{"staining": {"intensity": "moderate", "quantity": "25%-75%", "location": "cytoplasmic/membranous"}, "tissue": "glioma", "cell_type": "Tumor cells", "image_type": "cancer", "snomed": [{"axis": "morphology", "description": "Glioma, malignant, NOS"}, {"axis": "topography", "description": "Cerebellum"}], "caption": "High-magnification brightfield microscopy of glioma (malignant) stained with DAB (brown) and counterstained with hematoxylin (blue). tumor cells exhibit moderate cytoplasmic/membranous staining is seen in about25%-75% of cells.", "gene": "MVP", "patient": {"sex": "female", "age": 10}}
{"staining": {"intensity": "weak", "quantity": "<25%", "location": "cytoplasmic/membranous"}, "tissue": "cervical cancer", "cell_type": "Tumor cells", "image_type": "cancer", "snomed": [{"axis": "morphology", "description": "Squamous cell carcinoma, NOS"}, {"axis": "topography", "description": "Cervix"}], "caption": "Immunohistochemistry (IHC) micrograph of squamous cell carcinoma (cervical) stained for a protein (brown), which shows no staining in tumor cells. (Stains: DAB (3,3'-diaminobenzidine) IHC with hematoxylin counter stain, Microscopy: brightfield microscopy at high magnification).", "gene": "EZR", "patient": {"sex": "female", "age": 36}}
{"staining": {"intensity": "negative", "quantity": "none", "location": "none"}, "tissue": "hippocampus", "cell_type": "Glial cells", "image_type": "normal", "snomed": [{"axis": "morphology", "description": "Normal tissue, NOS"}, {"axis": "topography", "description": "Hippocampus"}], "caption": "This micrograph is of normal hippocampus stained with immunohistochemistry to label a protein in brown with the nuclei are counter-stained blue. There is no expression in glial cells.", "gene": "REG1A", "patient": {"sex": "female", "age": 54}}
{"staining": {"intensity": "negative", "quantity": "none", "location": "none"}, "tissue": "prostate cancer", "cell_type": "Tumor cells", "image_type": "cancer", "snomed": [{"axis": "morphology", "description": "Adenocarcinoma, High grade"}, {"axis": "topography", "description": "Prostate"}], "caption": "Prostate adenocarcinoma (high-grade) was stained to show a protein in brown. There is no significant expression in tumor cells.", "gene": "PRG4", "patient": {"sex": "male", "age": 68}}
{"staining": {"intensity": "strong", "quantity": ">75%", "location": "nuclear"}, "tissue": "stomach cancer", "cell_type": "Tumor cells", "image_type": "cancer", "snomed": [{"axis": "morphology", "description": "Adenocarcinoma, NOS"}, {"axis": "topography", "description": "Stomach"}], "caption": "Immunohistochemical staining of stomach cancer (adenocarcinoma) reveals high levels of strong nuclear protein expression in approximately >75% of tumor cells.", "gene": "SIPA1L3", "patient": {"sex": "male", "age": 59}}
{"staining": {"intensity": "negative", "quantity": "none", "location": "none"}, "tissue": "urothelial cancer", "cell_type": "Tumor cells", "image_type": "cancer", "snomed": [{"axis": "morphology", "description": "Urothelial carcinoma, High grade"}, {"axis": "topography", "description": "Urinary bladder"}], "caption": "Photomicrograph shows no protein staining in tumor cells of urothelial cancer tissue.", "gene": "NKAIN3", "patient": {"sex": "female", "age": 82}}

::::

• **PROBLEM TO SOLVE**: For every entry above, write out an exact copy.

• **TASK SOLUTION**:
{"staining": {"intensity": "moderate", "quantity": "25%-75%", "location": "cytoplasmic/membranous"}, "tissue": "glioma", "cell_type": "Tumor cells", "image_type": "cancer", "snomed": [{"axis": "morphology", "description": "Glioma, malignant, NOS"}, {"axis": "topography", "description": "Cerebellum"}], "caption": "High-magnification brightfield microscopy of glioma (malignant) stained with DAB (brown) and counterstained with hematoxylin (blue). tumor cells exhibit moderate cytoplasmic/membranous staining is seen in about25%-75% of cells.", "gene": "MVP", "patient": {"sex": "female", "age": 10}}
{"staining": {"intensity": "weak", "quantity": "<25%", "location": "cytoplasmic/membranous"}, "tissue": "cervical cancer", "cell_type": "Tumor cells", "image_type": "cancer", "snomed": [{"axis": "morphology", "description": "Squamous cell carcinoma, NOS"}, {"axis": "topography", "description": "Cervix"}], "caption": "Immunohistochemistry (IHC) micrograph of squamous cell carcinoma (cervical) stained for a protein (brown), which shows no staining in tumor cells. (Stains: DAB (3,3'-diaminobenzidine) IHC with hematoxylin counter stain, Microscopy: brightfield microscopy at high magnification).", "gene": "EZR", "patient": {"sex": "female", "age": 36}}
{"staining": {"intensity": "negative", "quantity": "none", "location": "none"}, "tissue": "hippocampus", "cell_type": "Glial cells", "image_type": "normal", "snomed": [{"axis": "morphology", "description": "Normal tissue, NOS"}, {"axis": "topography", "description": "Hippocampus"}], "caption": "This micrograph is of normal hippocampus stained with immunohistochemistry to label a protein in brown with the nuclei are counter-stained blue. There is no expression in glial cells.", "gene": "REG1A", "patient": {"sex": "female", "age": 54}}
{"staining": {"intensity": "negative", "quantity": "none", "location": "none"}, "tissue": "prostate cancer", "cell_type": "Tumor cells", "image_type": "cancer", "snomed": [{"axis": "morphology", "description": "Adenocarcinoma, High grade"}, {"axis": "topography", "description": "Prostate"}], "caption": "Prostate adenocarcinoma (high-grade) was stained to show a protein in brown. There is no significant expression in tumor cells.", "gene": "PRG4", "patient": {"sex": "male", "age": 68}}
{"staining": {"intensity": "strong", "quantity": ">75%", "location": "nuclear"}, "tissue": "stomach cancer", "cell_type": "Tumor cells", "image_type": "cancer", "snomed": [{"axis": "morphology", "description": "Adenocarcinoma, NOS"}, {"axis": "topography", "description": "Stomach"}], "caption": "Immunohistochemical staining of stomach cancer (adenocarcinoma) reveals high levels of strong nuclear protein expression in approximately >75% of tumor cells.", "gene": "SIPA1L3", "patient": {"sex": "male", "age": 59}}
{"staining": {"intensity": "negative", "quantity": "none", "location": "none"}, "tissue": "urothelial cancer", "cell_type": "Tumor cells", "image_type": "cancer", "snomed": [{"axis": "morphology", "description": "Urothelial carcinoma, High grade"}, {"axis": "topography", "description": "Urinary bladder"}], "caption": "Photomicrograph shows no protein staining in tumor cells of urothelial cancer tissue.", "gene": "NKAIN3", "patient": {"sex": "female", "age": 82}}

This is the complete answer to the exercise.